§ Your objective: Reproduce only the lines from the one containing "1. V2Ray 官方有义务向开发者提供技术支持。" through the end of the data, exactly as they stand.

§ Entries provided:
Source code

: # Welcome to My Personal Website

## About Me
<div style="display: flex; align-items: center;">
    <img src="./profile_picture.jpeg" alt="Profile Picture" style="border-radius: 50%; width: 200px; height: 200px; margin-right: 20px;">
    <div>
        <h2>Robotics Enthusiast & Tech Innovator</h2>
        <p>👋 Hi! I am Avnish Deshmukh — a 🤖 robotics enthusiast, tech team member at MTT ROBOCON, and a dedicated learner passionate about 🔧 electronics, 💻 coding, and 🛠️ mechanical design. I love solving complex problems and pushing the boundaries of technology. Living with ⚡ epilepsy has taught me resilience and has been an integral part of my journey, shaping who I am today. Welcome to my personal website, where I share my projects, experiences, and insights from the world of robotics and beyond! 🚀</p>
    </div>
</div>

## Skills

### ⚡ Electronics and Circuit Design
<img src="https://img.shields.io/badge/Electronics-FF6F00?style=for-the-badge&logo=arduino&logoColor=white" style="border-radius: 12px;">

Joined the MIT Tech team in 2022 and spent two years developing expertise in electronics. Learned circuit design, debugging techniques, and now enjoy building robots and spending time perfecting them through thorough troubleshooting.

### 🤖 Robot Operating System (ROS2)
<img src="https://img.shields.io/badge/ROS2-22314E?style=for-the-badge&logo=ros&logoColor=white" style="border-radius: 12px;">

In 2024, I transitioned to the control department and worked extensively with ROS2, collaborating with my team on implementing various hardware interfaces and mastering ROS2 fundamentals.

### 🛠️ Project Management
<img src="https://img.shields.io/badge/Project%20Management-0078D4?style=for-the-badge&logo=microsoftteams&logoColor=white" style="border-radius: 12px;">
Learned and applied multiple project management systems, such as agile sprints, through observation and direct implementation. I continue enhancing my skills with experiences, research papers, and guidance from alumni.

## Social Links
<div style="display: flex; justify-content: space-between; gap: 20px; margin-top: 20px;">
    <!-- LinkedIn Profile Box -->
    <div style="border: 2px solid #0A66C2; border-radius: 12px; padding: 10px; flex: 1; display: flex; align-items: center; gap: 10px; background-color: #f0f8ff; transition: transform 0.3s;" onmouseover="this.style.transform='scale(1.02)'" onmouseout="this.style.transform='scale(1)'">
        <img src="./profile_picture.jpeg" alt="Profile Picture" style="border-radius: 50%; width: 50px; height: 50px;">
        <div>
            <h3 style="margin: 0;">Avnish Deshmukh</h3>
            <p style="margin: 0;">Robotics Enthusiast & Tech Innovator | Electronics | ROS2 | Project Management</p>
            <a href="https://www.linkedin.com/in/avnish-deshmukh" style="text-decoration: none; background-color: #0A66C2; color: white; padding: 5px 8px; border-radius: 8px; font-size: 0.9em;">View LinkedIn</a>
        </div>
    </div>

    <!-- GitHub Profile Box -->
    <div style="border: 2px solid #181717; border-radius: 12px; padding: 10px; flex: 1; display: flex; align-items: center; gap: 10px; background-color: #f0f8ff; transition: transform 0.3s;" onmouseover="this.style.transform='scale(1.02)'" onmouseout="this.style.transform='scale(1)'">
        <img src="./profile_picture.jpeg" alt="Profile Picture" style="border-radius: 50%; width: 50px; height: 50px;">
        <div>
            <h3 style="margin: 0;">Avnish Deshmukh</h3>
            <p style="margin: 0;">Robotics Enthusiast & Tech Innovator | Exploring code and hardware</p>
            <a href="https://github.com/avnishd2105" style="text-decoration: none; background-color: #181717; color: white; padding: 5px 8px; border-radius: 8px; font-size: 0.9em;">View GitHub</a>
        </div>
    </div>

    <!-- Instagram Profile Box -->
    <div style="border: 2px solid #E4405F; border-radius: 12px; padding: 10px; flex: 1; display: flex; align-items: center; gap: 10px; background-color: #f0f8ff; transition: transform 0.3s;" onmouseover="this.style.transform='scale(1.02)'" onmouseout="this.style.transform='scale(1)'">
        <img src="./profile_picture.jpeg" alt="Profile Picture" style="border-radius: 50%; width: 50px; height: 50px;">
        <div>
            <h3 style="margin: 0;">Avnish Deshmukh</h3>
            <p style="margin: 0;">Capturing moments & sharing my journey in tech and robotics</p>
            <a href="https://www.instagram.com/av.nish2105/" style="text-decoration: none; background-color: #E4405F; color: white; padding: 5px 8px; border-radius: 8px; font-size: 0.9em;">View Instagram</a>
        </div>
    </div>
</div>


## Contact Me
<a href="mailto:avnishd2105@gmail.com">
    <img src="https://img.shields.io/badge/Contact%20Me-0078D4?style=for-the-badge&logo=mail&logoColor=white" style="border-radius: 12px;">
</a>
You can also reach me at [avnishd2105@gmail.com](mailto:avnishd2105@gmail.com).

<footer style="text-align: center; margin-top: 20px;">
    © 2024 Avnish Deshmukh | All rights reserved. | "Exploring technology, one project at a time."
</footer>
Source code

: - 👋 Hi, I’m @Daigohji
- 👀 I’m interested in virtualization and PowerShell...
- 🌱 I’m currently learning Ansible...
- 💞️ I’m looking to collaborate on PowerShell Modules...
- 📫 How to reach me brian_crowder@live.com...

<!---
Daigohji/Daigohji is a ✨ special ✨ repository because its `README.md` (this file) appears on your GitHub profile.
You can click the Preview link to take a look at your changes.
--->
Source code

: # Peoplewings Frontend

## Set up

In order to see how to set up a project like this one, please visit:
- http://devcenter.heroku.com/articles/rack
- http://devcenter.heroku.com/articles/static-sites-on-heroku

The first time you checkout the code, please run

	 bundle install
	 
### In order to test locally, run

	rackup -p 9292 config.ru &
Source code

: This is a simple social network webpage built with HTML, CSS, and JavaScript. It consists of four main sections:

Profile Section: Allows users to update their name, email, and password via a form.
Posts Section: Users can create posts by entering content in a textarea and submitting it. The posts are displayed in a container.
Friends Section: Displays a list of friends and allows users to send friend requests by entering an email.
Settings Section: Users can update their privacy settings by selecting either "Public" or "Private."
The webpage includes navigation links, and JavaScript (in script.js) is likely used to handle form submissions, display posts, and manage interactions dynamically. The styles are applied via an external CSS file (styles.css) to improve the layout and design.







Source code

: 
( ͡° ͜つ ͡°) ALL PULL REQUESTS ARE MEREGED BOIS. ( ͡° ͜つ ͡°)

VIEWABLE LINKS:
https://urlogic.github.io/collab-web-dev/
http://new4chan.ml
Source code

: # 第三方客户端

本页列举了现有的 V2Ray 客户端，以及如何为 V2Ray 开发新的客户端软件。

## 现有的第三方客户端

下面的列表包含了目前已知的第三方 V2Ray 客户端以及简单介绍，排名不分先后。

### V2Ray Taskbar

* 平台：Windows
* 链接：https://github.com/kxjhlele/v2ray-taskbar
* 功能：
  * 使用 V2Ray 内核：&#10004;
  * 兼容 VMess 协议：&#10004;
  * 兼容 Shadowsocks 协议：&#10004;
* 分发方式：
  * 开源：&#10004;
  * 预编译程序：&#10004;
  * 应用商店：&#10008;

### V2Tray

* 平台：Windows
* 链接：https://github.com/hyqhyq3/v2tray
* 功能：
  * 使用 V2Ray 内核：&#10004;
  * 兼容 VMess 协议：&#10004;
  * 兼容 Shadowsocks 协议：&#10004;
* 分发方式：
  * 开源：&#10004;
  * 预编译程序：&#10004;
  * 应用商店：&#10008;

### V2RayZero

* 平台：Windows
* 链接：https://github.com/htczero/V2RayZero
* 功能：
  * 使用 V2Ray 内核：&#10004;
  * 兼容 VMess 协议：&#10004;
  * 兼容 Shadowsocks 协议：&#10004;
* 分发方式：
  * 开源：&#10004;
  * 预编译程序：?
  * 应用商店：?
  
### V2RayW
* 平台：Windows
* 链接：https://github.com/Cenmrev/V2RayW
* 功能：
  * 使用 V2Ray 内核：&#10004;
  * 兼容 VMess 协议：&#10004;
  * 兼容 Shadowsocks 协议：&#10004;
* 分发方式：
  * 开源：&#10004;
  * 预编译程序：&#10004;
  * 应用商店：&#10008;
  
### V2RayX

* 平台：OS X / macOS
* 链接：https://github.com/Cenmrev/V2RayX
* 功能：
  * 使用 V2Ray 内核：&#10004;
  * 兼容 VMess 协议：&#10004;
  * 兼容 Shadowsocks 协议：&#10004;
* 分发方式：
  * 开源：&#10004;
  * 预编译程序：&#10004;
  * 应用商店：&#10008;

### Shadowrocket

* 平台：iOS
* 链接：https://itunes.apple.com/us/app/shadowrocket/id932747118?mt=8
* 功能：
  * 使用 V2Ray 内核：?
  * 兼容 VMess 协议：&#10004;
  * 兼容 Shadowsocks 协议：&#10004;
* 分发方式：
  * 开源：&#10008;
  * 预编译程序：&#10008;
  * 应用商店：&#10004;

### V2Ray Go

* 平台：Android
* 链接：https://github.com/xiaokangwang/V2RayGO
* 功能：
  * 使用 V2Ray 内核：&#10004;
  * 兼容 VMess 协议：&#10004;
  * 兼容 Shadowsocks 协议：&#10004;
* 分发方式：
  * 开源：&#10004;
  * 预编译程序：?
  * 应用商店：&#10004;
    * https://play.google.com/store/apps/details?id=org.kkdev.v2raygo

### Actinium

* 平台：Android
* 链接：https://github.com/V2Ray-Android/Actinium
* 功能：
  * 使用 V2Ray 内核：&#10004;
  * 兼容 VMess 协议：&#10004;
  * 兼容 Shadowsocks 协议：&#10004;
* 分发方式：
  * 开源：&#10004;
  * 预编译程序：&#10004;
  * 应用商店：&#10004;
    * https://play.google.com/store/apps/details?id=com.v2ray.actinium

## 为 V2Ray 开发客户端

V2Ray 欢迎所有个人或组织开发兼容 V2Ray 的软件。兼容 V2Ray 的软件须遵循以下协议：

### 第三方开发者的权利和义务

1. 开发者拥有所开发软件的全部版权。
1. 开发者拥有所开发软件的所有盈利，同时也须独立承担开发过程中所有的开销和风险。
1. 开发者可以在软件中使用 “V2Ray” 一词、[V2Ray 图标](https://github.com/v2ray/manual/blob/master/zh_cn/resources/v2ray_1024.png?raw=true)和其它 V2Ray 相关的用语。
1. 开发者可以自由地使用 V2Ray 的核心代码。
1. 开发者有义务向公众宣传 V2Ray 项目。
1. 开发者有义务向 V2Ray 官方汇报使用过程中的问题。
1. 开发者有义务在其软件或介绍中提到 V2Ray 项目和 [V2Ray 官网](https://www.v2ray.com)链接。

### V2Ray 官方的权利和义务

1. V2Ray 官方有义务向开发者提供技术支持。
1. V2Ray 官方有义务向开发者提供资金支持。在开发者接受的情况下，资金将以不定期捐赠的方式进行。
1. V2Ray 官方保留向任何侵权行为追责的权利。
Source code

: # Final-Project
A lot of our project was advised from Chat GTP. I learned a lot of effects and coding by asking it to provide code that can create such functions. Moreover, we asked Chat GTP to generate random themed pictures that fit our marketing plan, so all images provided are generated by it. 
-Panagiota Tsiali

§ Exercise output:
1. V2Ray 官方有义务向开发者提供技术支持。
1. V2Ray 官方有义务向开发者提供资金支持。在开发者接受的情况下，资金将以不定期捐赠的方式进行。
1. V2Ray 官方保留向任何侵权行为追责的权利。
Source code

: # Final-Project
A lot of our project was advised from Chat GTP. I learned a lot of effects and coding by asking it to provide code that can create such functions. Moreover, we asked Chat GTP to generate random themed pictures that fit our marketing plan, so all images provided are generated by it. 
-Panagiota Tsiali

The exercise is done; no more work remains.